I want to discuss here one part that I found surprising, and a bit startling. Carlson begins a chapter titled “The Pace of Change in Biological Technologies” with this ominous statement.
“All I want for Christmas is my Discovery DNA Explorer Kit! With a colorful plastic centrifuge, a few bottles of simple chemicals, and a price tag of $79.95, anyone can get started manipulating DNA from any organism at hand. A further quick trip online will suffice to procure enzymes and reagents for cutting, pasting and amplifying nucleic acids. Children can now begin playing with DNA in their bedrooms, and no doubt hacking will soon follow....Those truly motivated to hack DNA could do so now by ordering the kits often used in academic or industrial labs and by compiling information from the internet. There is no mystery in extracting DNA from one organism and inserting it into another. Success simply requires a willingness to keep trying until the procedure works....Many basic laboratory routines of molecular biology have been reduced to recipes that anyone can follow.”

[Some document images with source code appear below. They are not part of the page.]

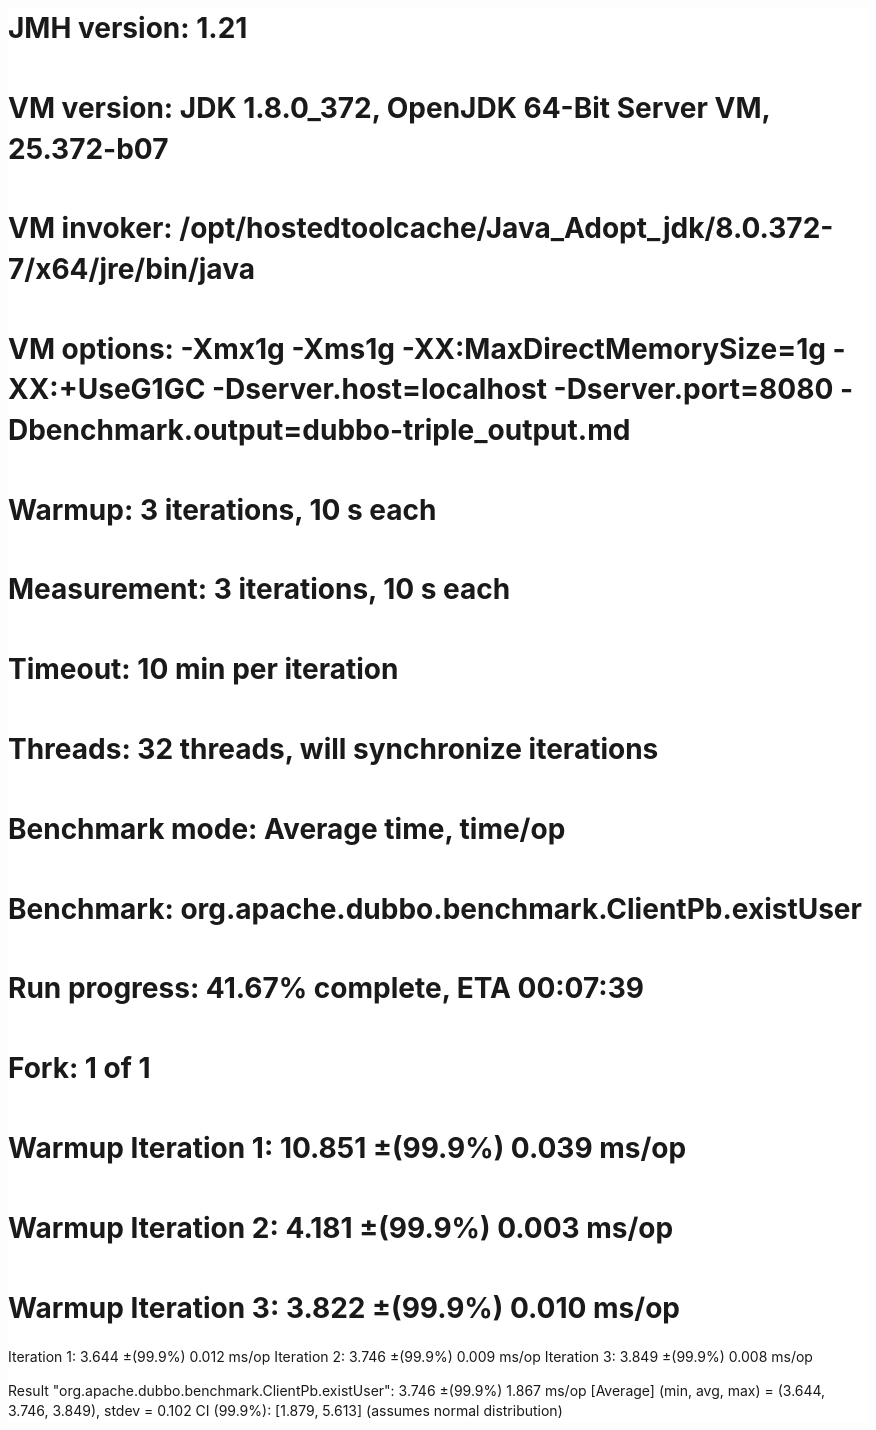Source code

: 
# JMH version: 1.21
# VM version: JDK 1.8.0_372, OpenJDK 64-Bit Server VM, 25.372-b07
# VM invoker: /opt/hostedtoolcache/Java_Adopt_jdk/8.0.372-7/x64/jre/bin/java
# VM options: -Xmx1g -Xms1g -XX:MaxDirectMemorySize=1g -XX:+UseG1GC -Dserver.host=localhost -Dserver.port=8080 -Dbenchmark.output=dubbo-triple_output.md
# Warmup: 3 iterations, 10 s each
# Measurement: 3 iterations, 10 s each
# Timeout: 10 min per iteration
# Threads: 32 threads, will synchronize iterations
# Benchmark mode: Average time, time/op
# Benchmark: org.apache.dubbo.benchmark.ClientPb.existUser

# Run progress: 41.67% complete, ETA 00:07:39
# Fork: 1 of 1
# Warmup Iteration   1: 10.851 ±(99.9%) 0.039 ms/op
# Warmup Iteration   2: 4.181 ±(99.9%) 0.003 ms/op
# Warmup Iteration   3: 3.822 ±(99.9%) 0.010 ms/op
Iteration   1: 3.644 ±(99.9%) 0.012 ms/op
Iteration   2: 3.746 ±(99.9%) 0.009 ms/op
Iteration   3: 3.849 ±(99.9%) 0.008 ms/op


Result "org.apache.dubbo.benchmark.ClientPb.existUser":
  3.746 ±(99.9%) 1.867 ms/op [Average]
  (min, avg, max) = (3.644, 3.746, 3.849), stdev = 0.102
  CI (99.9%): [1.879, 5.613] (assumes normal distribution)
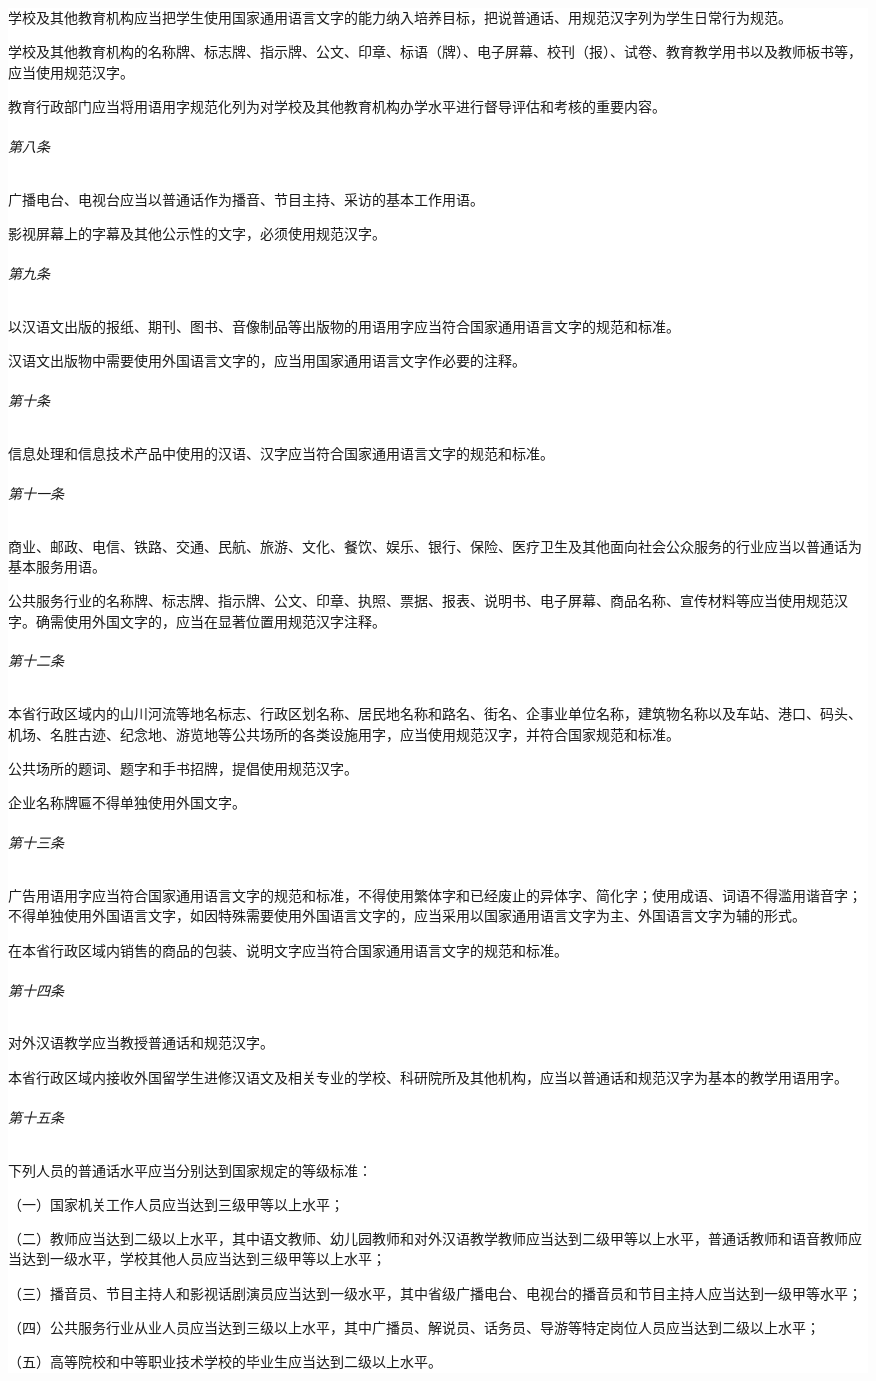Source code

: 学校及其他教育机构应当把学生使用国家通用语言文字的能力纳入培养目标，把说普通话、用规范汉字列为学生日常行为规范。

学校及其他教育机构的名称牌、标志牌、指示牌、公文、印章、标语（牌）、电子屏幕、校刊（报）、试卷、教育教学用书以及教师板书等，应当使用规范汉字。

教育行政部门应当将用语用字规范化列为对学校及其他教育机构办学水平进行督导评估和考核的重要内容。

###### 第八条

广播电台、电视台应当以普通话作为播音、节目主持、采访的基本工作用语。

影视屏幕上的字幕及其他公示性的文字，必须使用规范汉字。

###### 第九条

以汉语文出版的报纸、期刊、图书、音像制品等出版物的用语用字应当符合国家通用语言文字的规范和标准。

汉语文出版物中需要使用外国语言文字的，应当用国家通用语言文字作必要的注释。

###### 第十条

信息处理和信息技术产品中使用的汉语、汉字应当符合国家通用语言文字的规范和标准。

###### 第十一条

商业、邮政、电信、铁路、交通、民航、旅游、文化、餐饮、娱乐、银行、保险、医疗卫生及其他面向社会公众服务的行业应当以普通话为基本服务用语。

公共服务行业的名称牌、标志牌、指示牌、公文、印章、执照、票据、报表、说明书、电子屏幕、商品名称、宣传材料等应当使用规范汉字。确需使用外国文字的，应当在显著位置用规范汉字注释。

###### 第十二条

本省行政区域内的山川河流等地名标志、行政区划名称、居民地名称和路名、街名、企事业单位名称，建筑物名称以及车站、港口、码头、机场、名胜古迹、纪念地、游览地等公共场所的各类设施用字，应当使用规范汉字，并符合国家规范和标准。

公共场所的题词、题字和手书招牌，提倡使用规范汉字。

企业名称牌匾不得单独使用外国文字。

###### 第十三条

广告用语用字应当符合国家通用语言文字的规范和标准，不得使用繁体字和已经废止的异体字、简化字；使用成语、词语不得滥用谐音字；不得单独使用外国语言文字，如因特殊需要使用外国语言文字的，应当采用以国家通用语言文字为主、外国语言文字为辅的形式。

在本省行政区域内销售的商品的包装、说明文字应当符合国家通用语言文字的规范和标准。

###### 第十四条

对外汉语教学应当教授普通话和规范汉字。

本省行政区域内接收外国留学生进修汉语文及相关专业的学校、科研院所及其他机构，应当以普通话和规范汉字为基本的教学用语用字。

###### 第十五条

下列人员的普通话水平应当分别达到国家规定的等级标准：

（一）国家机关工作人员应当达到三级甲等以上水平；

（二）教师应当达到二级以上水平，其中语文教师、幼儿园教师和对外汉语教学教师应当达到二级甲等以上水平，普通话教师和语音教师应当达到一级水平，学校其他人员应当达到三级甲等以上水平；

（三）播音员、节目主持人和影视话剧演员应当达到一级水平，其中省级广播电台、电视台的播音员和节目主持人应当达到一级甲等水平；

（四）公共服务行业从业人员应当达到三级以上水平，其中广播员、解说员、话务员、导游等特定岗位人员应当达到二级以上水平；

（五）高等院校和中等职业技术学校的毕业生应当达到二级以上水平。
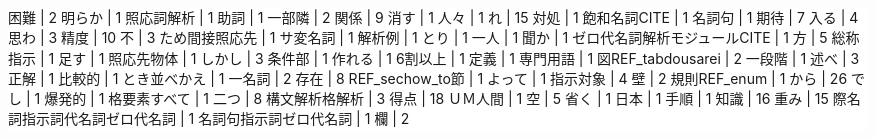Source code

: 困難 | 2
明らか | 1
照応詞解析 | 1
助詞 | 1
一部隣 | 2
関係 | 9
消す | 1
人々 | 1
れ | 15
対処 | 1
飽和名詞CITE | 1
名詞句 | 1
期待 | 7
入る | 4
思わ | 3
精度 | 10
不 | 3
ため間接照応先 | 1
サ変名詞 | 1
解析例 | 1
とり | 1
一人 | 1
聞か | 1
ゼロ代名詞解析モジュールCITE | 1
方 | 5
総称指示 | 1
足す | 1
照応先物体 | 1
しかし | 3
条件部 | 1
作れる | 1
6割以上 | 1
定義 | 1
専門用語 | 1
図REF_tabdousarei | 2
一段階 | 1
述べ | 3
正解 | 1
比較的 | 1
とき並べかえ | 1
一名詞 | 2
存在 | 8
REF_sechow_to節 | 1
よって | 1
指示対象 | 4
壁 | 2
規則REF_enum | 1
から | 26
でし | 1
爆発的 | 1
格要素すべて | 1
二つ | 8
構文解析格解析 | 3
得点 | 18
ＵＭ人間 | 1
空 | 5
省く | 1
日本 | 1
手順 | 1
知識 | 16
重み | 15
際名詞指示詞代名詞ゼロ代名詞 | 1
名詞句指示詞ゼロ代名詞 | 1
欄 | 2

“Automated, commercially available instrumentation today handles an increasing fraction of laboratory tasks that were once the sole domain of doctoral-level researchers, thereby reducing labor costs and increasing productivity. This technology is gradually moving into the broader marketplace as laboratories upgrade to new equipment. Used, still very powerful instruments are finding there way into wide distribution, as any cursory tour of eBay or other online clearinghouses will reveal. Anyone can easily outfit a very functional lab for less than $5,000 with equipment that just a few years ago cost at least ten times as much.”
My first response to these statements was to fear that we had launched ourselves into some strange and fearful world where terrorists would be empowered to create any level of mischief they chose. There was yet more to come.
“....chemically synthesized DNA fragments, or oligonucleotides, can be used in DNA computation, in the fabrication of gene expression arrays (‘gene chips’), and in the creation of larger constructs for genetic manipulation. DNA for these purposes is synthesized either in the lab where it is to be used or elsewhere in a dedicated facility and delivered by express mail. Mail-order oligonucleotides were used in 2002 to build a functional poliovirus genome from constituent molecules for the first time. Since then constructs of ever-increasing length have been announced, and a full bacterial chromosome was recently synthesized from short oligos.”
This capability so far ahead of what I would have thought possible. The author claims that the technology is moving forward in a fashion consistent with the famous Moore’s Law as applied to integrated circuits.
“When the initial stage of the Human Genome Project was completed in 2001, the authors announcing the feat stated that by 2000 the total costs of sequencing had fallen by a factor of a 100 in ten years, with costs falling by a factor of 2 approximately every eighteen months. The cost of gene synthesis is falling at a similar rate.”

“Gene-length oligos are already a commodity product....However, mail order of longer organism length sequences is, thus far, rare. Commercialized methods to assemble the many millions of contiguous bases required to specify bacteria have been labor intensive and therefore expensive. Yet this barrier is certain to fall....”

“A more-recent tally of firms providing gene- and genome-length-synthesis services places the number of companies within the United States at twenty-five, with an equivalent number spread throughout the world.”

The author is well-aware that many would be troubled by these developments.
“The resulting potential for mischief or mistake is causing understandable concern—there are already public calls by scientists and politicians to restrict access to certain technologies, to regulate the direction of biological research, and to censor publication of some new techniques and data.”
The author points out that before we run off and impose all sorts of restrictions on research and technologies, we need to put everything in the true perspective. The fact that it is easy to manipulate these molecules does not mean that it is easy to accomplish exactly what one might wish to accomplish. Any terrorist who wanted to create a deadly virus would have a long and arduous and uncertain path ahead of him. In fact, we have had the most threatening terrorist of all at work constantly in the largest laboratory imaginable. Nature is experimenting continually with new bacteria and viruses with absolutely no regard for the safety of human life. We should remember that the technologies that we might wish to restrict from the garage-based terrorist are the same technologies we would need to counter a new bio-threat, whether it emerges from a garage or a jungle in Africa. What restricts the ability to create a threat also restricts the ability to counter a threat.

There is much to ponder in this fine book—and there is more to come.